===== Text for analysis =====

# Process of Divorce??



## skippyizz (Sep 5, 2010)

I am currently separated from my husband, I have made the decision that it Divorce is the best thing for me. I know some people have been through this or are going through this. I have read a few books to help me about abuse especially emotional. I however am a bit confused about the process of divorce. I know I need to file and I believe in the state of Massachusetts but I have no idea what it entails or how to go through it without the assistance of a lawyer right now. I don't have the money to be able to hire a lawyer right now and really want to get the process moving forward. Any recommendations are greatly appreciated.

Thank you


----------



## Shelly29 (Oct 9, 2010)

I'm and going through a Mediator as we are not really fighting for anything.... I heard its a bit less stressful and less expensive too. But I'm just beginning too!


----------



## skippyizz (Sep 5, 2010)

Thanks Shelly, it's been almost 4 months since I had to have my mom and sister help me leave my husband and we haven't talked once. I'm so afraid of talking to him, he was emotionally abusive. He won't accept that I'm not coming back, no matter how many times I've told him through emails, letters and text messsages. I might look into a mediator, I've been looking at councelors but he only took that as me being willing to work on things and it's more than I can handle I wish there was a crying one because that would fit better there. I just want to start the process and let myself heal so I can move on with my life and get on to better things.


----------



## Shelly29 (Oct 9, 2010)

Are you seeing a counselor yourself, to help clear your mind and help you out emotionally...it might help get all the crazy emotions out and have a clear head when it comes time to settle everything.


----------



## skippyizz (Sep 5, 2010)

Yes Shelly, I am seeing a counselor myself. I started seeing one the same month I escaped. I have gotten a lot stronger, but I still can't shake this feeling of being afraid of him. My counselor is urging me to have us both see a couples counselor to work through some things, but I think I need to change to another counselor because her expectations and mine are not the same and I feel a little like she is working against me on some of it.


----------



## LVS (Apr 5, 2010)

===== Data provided =====

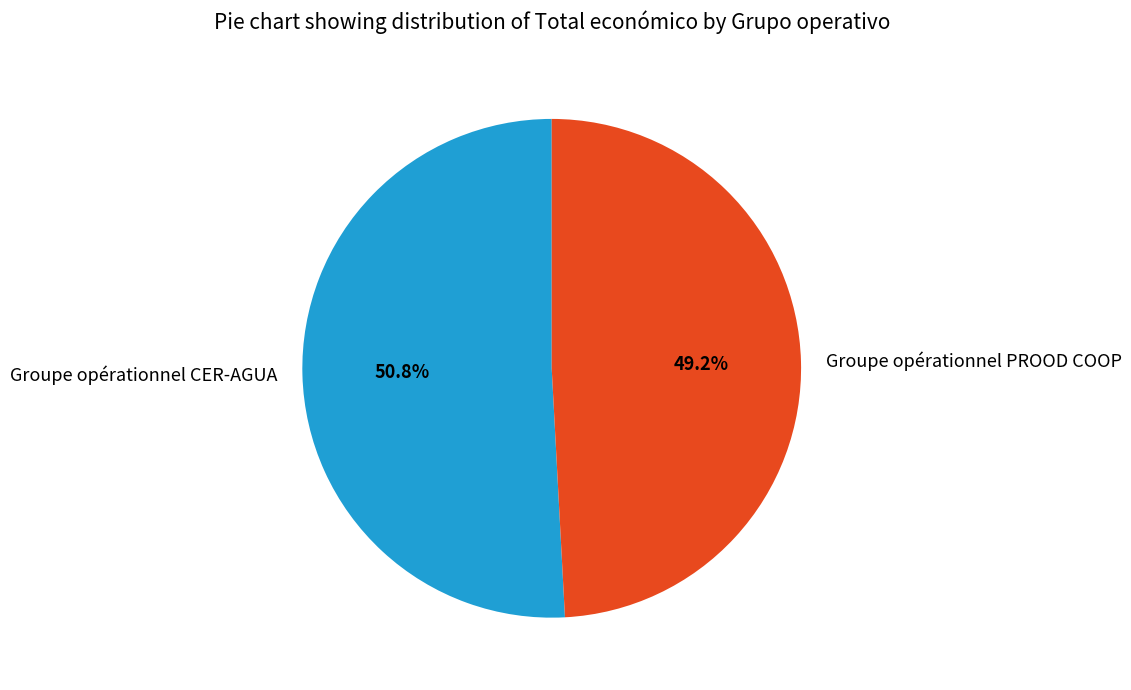

The Groupe opérationnel PROOD COOP slice represents 49% of the pie. True or false?

True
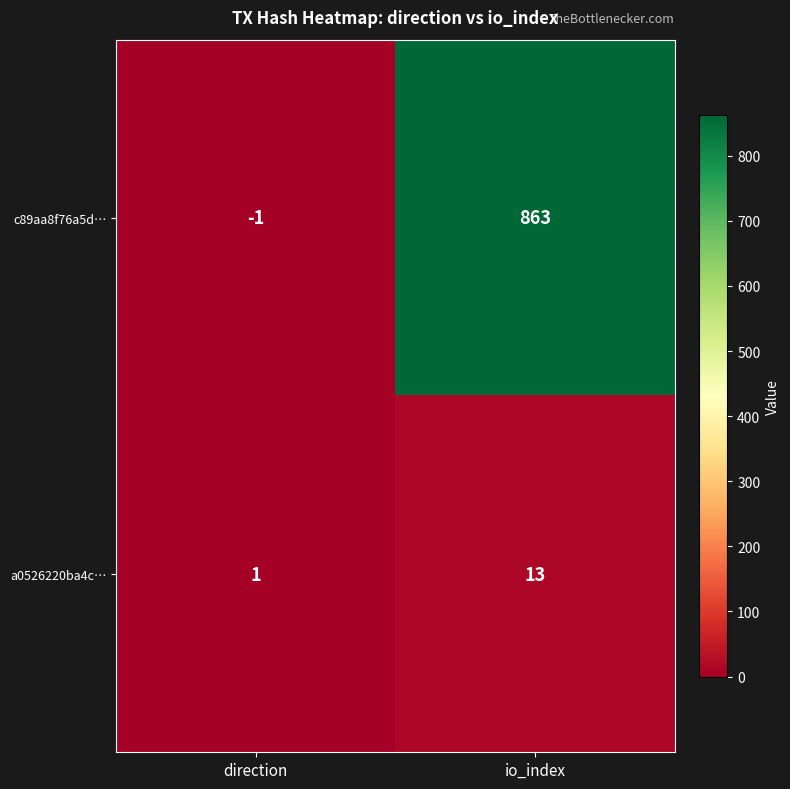

The value of a0526220ba4c… at io_index is 5. True or false?

False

=====

### [Work instructions]
Extend the forum thread about getting a divorce in Massachusetts from the point where it stops.

### [Your response]
skippyizz i live in Ca and i went through similar situation i saw legal free advisor through YMCA She took care of all the papers and i had the divorce fees waived because of my low income
hope this link can lead you to a place close to you

http://www.google.com/search?rlz=1C...m=1&sqi=2&ved=0CCgQtQMwAA&fp=6e8733203d1b4e27

As for the counseling thing, I don't know the whole situation but IMO if your H is abuser whether verbally emotionally or physically he needs to see individual counselor and work on his own issues first then you might be able to try to give him another chance and go together to a couples counselor.

Good luck


----------



## skippyizz (Sep 5, 2010)

LVS- Thank you, that had some interesting links in it. The whole situation is hard to handle let alone worrying about financing the divorce. 

He supposidly is seeing a counselor himself, however I don't see any kind of effort being put forth by him. After being gone for almost 4 months we still haven't talked in person or on the phone only via text messages and emails. It's such an emotional situation to begin with, let alone having others throwing it off track.

Sorry about my rant lol. Thank you very much!


----------



## LVS (Apr 5, 2010)

I read your other posts and kind of i understand better your situation 
Your financial worries are because you still don't know what to do or where to go you can start with the free legal advice you may get spousal support they will tell you what you can do
Maybe you will feel better if you get a full time job...

You can also join united way they can also give you the support you need

Good you are seeing individual counselor too this is going to help you if you don't feel comfortable with the one you are seeing you can see another one but don't stop counseling you need it for your well being and self confidence.....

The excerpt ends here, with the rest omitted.